* [WHAT YOU WILL DO]:
Would you output the following records verbatim and skip the images in them?
GIVEN RECORDS below:
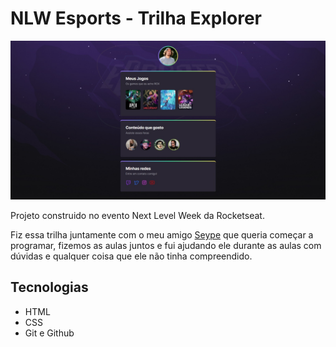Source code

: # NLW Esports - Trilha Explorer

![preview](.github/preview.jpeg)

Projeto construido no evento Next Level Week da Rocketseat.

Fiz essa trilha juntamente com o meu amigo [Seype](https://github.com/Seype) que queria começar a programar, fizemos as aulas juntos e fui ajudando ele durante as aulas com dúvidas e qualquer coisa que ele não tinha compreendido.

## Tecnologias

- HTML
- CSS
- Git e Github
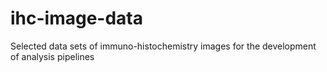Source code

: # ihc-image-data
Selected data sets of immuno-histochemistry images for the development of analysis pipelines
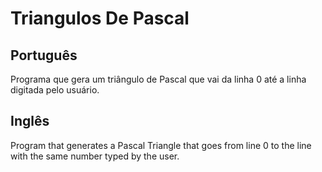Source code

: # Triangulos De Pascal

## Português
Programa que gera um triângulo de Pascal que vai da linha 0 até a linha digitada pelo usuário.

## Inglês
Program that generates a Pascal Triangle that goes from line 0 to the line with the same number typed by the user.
End of GIVEN RECORDS.
* [COMPLETED EXERCISE]:
Source code

: # NLW Esports - Trilha Explorer

![preview](.github/preview.jpeg)

Projeto construido no evento Next Level Week da Rocketseat.

Fiz essa trilha juntamente com o meu amigo [Seype](https://github.com/Seype) que queria começar a programar, fizemos as aulas juntos e fui ajudando ele durante as aulas com dúvidas e qualquer coisa que ele não tinha compreendido.

## Tecnologias

- HTML
- CSS
- Git e Github
Source code

: # ihc-image-data
Selected data sets of immuno-histochemistry images for the development of analysis pipelines
Source code

: # Triangulos De Pascal

## Português
Programa que gera um triângulo de Pascal que vai da linha 0 até a linha digitada pelo usuário.

## Inglês
Program that generates a Pascal Triangle that goes from line 0 to the line with the same number typed by the user.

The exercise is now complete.